RECORDS PROVIDED Block Start

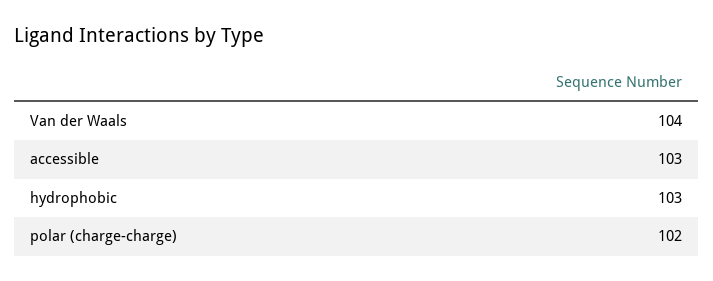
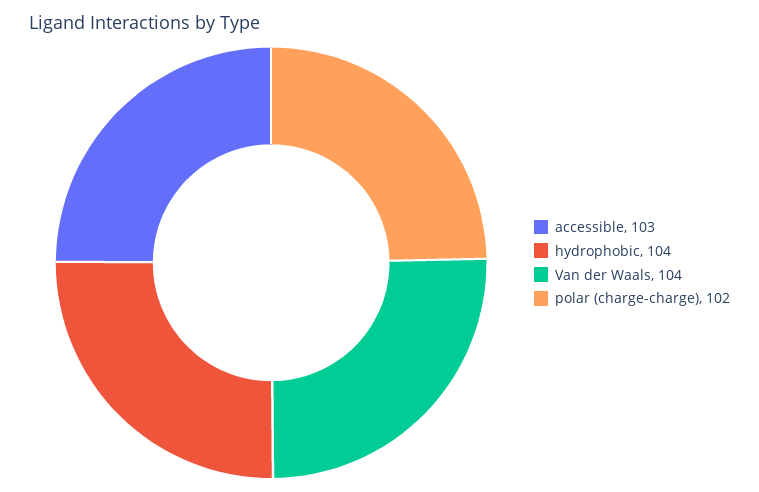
  {
    "Van der Waals": 104,
    "accessible": 103,
-   "hydrophobic": 103,
+   "hydrophobic": 104,
    "polar (charge-charge)": 102
  }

RECORDS PROVIDED Block End

Please transcribe all of the records above exactly, leaving out any pictures.

SOLVED EXERCISE |
  {
    "Van der Waals": 104,
    "accessible": 103,
-   "hydrophobic": 103,
+   "hydrophobic": 104,
    "polar (charge-charge)": 102
  }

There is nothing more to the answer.